Pictures aside, repeat every record below exactly.

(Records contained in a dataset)
━━━

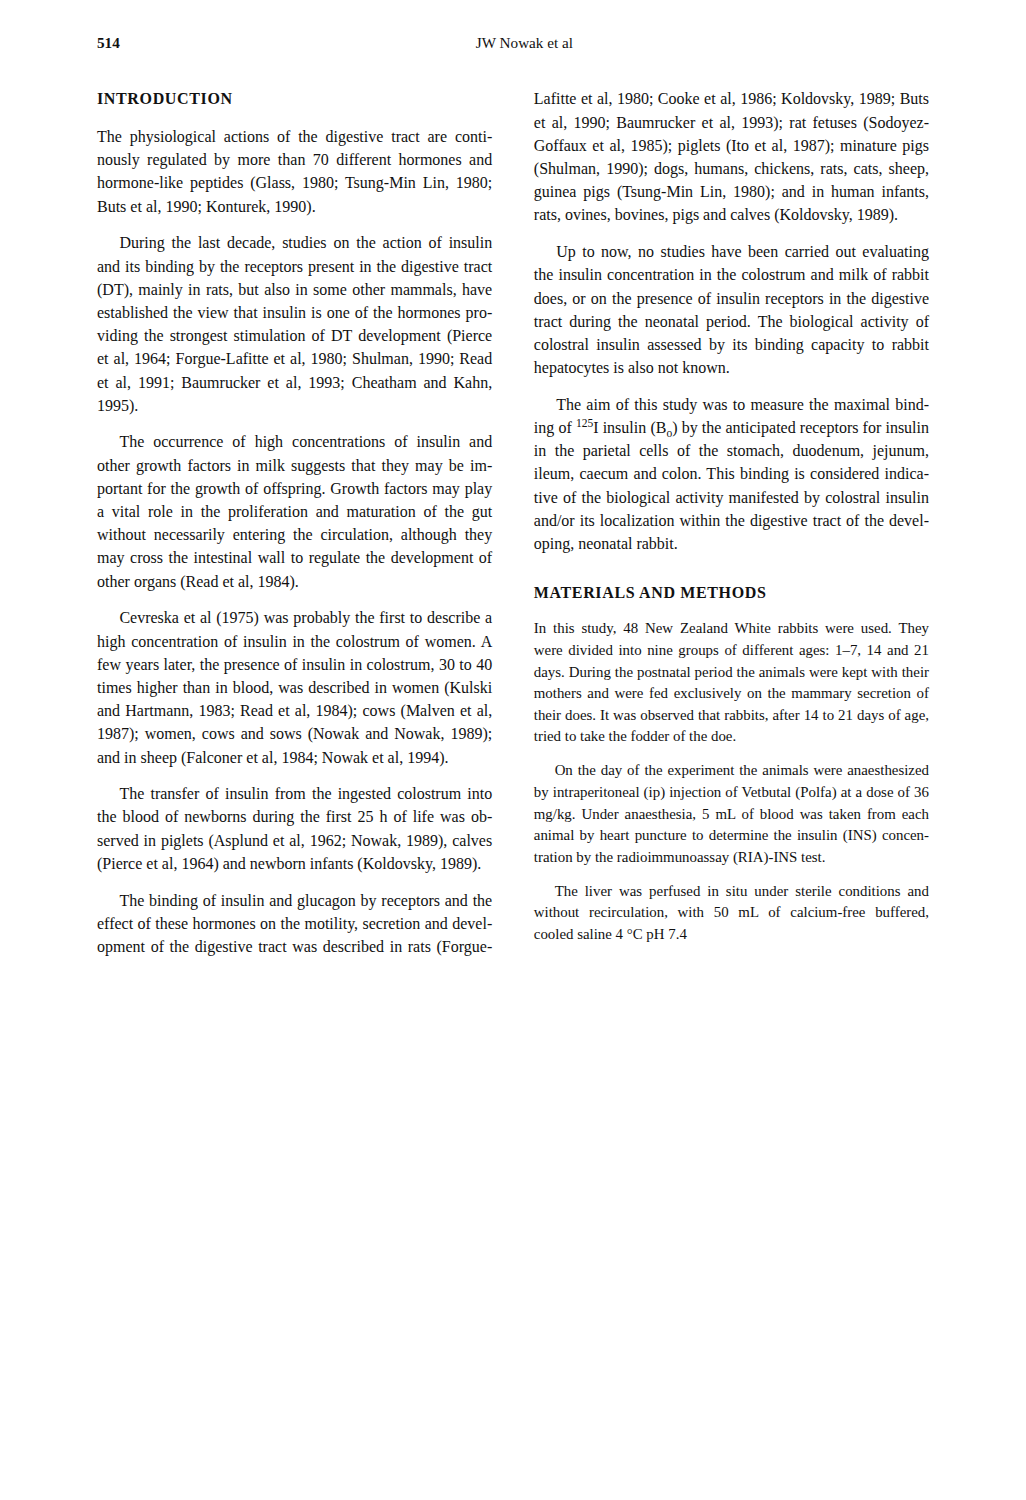514 JW Nowak et al
Introduction
The physiological actions of the digestive tract are continously regulated by more than 70 different hormones and hormone-like peptides (Glass, 1980; Tsung-Min Lin, 1980; Buts et al, 1990; Konturek, 1990).
During the last decade, studies on the action of insulin and its binding by the receptors present in the digestive tract (DT), mainly in rats, but also in some other mammals, have established the view that insulin is one of the hormones providing the strongest stimulation of DT development (Pierce et al, 1964; Forgue-Lafitte et al, 1980; Shulman, 1990; Read et al, 1991; Baumrucker et al, 1993; Cheatham and Kahn, 1995).
The occurrence of high concentrations of insulin and other growth factors in milk suggests that they may be important for the growth of offspring. Growth factors may play a vital role in the proliferation and maturation of the gut without necessarily entering the circulation, although they may cross the intestinal wall to regulate the development of other organs (Read et al, 1984).
Cevreska et al (1975) was probably the first to describe a high concentration of insulin in the colostrum of women. A few years later, the presence of insulin in colostrum, 30 to 40 times higher than in blood, was described in women (Kulski and Hartmann, 1983; Read et al, 1984); cows (Malven et al, 1987); women, cows and sows (Nowak and Nowak, 1989); and in sheep (Falconer et al, 1984; Nowak et al, 1994).
The transfer of insulin from the ingested colostrum into the blood of newborns during the first 25 h of life was observed in piglets (Asplund et al, 1962; Nowak, 1989), calves (Pierce et al, 1964) and newborn infants (Koldovsky, 1989).
The binding of insulin and glucagon by receptors and the effect of these hormones on the motility, secretion and development of the digestive tract was described in rats (Forgue-Lafitte et al, 1980; Cooke et al, 1986; Koldovsky, 1989; Buts et al, 1990; Baumrucker et al, 1993); rat fetuses (Sodoyez-Goffaux et al, 1985); piglets (Ito et al, 1987); minature pigs (Shulman, 1990); dogs, humans, chickens, rats, cats, sheep, guinea pigs (Tsung-Min Lin, 1980); and in human infants, rats, ovines, bovines, pigs and calves (Koldovsky, 1989).
Up to now, no studies have been carried out evaluating the insulin concentration in the colostrum and milk of rabbit does, or on the presence of insulin receptors in the digestive tract during the neonatal period. The biological activity of colostral insulin assessed by its binding capacity to rabbit hepatocytes is also not known.
The aim of this study was to measure the maximal binding of 125I insulin (Bo) by the anticipated receptors for insulin in the parietal cells of the stomach, duodenum, jejunum, ileum, caecum and colon. This binding is considered indicative of the biological activity manifested by colostral insulin and/or its localization within the digestive tract of the developing, neonatal rabbit.
Materials and methods
In this study, 48 New Zealand White rabbits were used. They were divided into nine groups of different ages: 1–7, 14 and 21 days. During the postnatal period the animals were kept with their mothers and were fed exclusively on the mammary secretion of their does. It was observed that rabbits, after 14 to 21 days of age, tried to take the fodder of the doe.
On the day of the experiment the animals were anaesthesized by intraperitoneal (ip) injection of Vetbutal (Polfa) at a dose of 36 mg/kg. Under anaesthesia, 5 mL of blood was taken from each animal by heart puncture to determine the insulin (INS) concentration by the radioimmunoassay (RIA)-INS test.
The liver was perfused in situ under sterile conditions and without recirculation, with 50 mL of calcium-free buffered, cooled saline 4 °C pH 7.4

━━━

> [Exercise output]:
514 JW Nowak et al
Introduction
The physiological actions of the digestive tract are continously regulated by more than 70 different hormones and hormone-like peptides (Glass, 1980; Tsung-Min Lin, 1980; Buts et al, 1990; Konturek, 1990).
During the last decade, studies on the action of insulin and its binding by the receptors present in the digestive tract (DT), mainly in rats, but also in some other mammals, have established the view that insulin is one of the hormones providing the strongest stimulation of DT development (Pierce et al, 1964; Forgue-Lafitte et al, 1980; Shulman, 1990; Read et al, 1991; Baumrucker et al, 1993; Cheatham and Kahn, 1995).
The occurrence of high concentrations of insulin and other growth factors in milk suggests that they may be important for the growth of offspring. Growth factors may play a vital role in the proliferation and maturation of the gut without necessarily entering the circulation, although they may cross the intestinal wall to regulate the development of other organs (Read et al, 1984).
Cevreska et al (1975) was probably the first to describe a high concentration of insulin in the colostrum of women. A few years later, the presence of insulin in colostrum, 30 to 40 times higher than in blood, was described in women (Kulski and Hartmann, 1983; Read et al, 1984); cows (Malven et al, 1987); women, cows and sows (Nowak and Nowak, 1989); and in sheep (Falconer et al, 1984; Nowak et al, 1994).
The transfer of insulin from the ingested colostrum into the blood of newborns during the first 25 h of life was observed in piglets (Asplund et al, 1962; Nowak, 1989), calves (Pierce et al, 1964) and newborn infants (Koldovsky, 1989).
The binding of insulin and glucagon by receptors and the effect of these hormones on the motility, secretion and development of the digestive tract was described in rats (Forgue-Lafitte et al, 1980; Cooke et al, 1986; Koldovsky, 1989; Buts et al, 1990; Baumrucker et al, 1993); rat fetuses (Sodoyez-Goffaux et al, 1985); piglets (Ito et al, 1987); minature pigs (Shulman, 1990); dogs, humans, chickens, rats, cats, sheep, guinea pigs (Tsung-Min Lin, 1980); and in human infants, rats, ovines, bovines, pigs and calves (Koldovsky, 1989).
Up to now, no studies have been carried out evaluating the insulin concentration in the colostrum and milk of rabbit does, or on the presence of insulin receptors in the digestive tract during the neonatal period. The biological activity of colostral insulin assessed by its binding capacity to rabbit hepatocytes is also not known.
The aim of this study was to measure the maximal binding of 125I insulin (Bo) by the anticipated receptors for insulin in the parietal cells of the stomach, duodenum, jejunum, ileum, caecum and colon. This binding is considered indicative of the biological activity manifested by colostral insulin and/or its localization within the digestive tract of the developing, neonatal rabbit.
Materials and methods
In this study, 48 New Zealand White rabbits were used. They were divided into nine groups of different ages: 1–7, 14 and 21 days. During the postnatal period the animals were kept with their mothers and were fed exclusively on the mammary secretion of their does. It was observed that rabbits, after 14 to 21 days of age, tried to take the fodder of the doe.
On the day of the experiment the animals were anaesthesized by intraperitoneal (ip) injection of Vetbutal (Polfa) at a dose of 36 mg/kg. Under anaesthesia, 5 mL of blood was taken from each animal by heart puncture to determine the insulin (INS) concentration by the radioimmunoassay (RIA)-INS test.
The liver was perfused in situ under sterile conditions and without recirculation, with 50 mL of calcium-free buffered, cooled saline 4 °C pH 7.4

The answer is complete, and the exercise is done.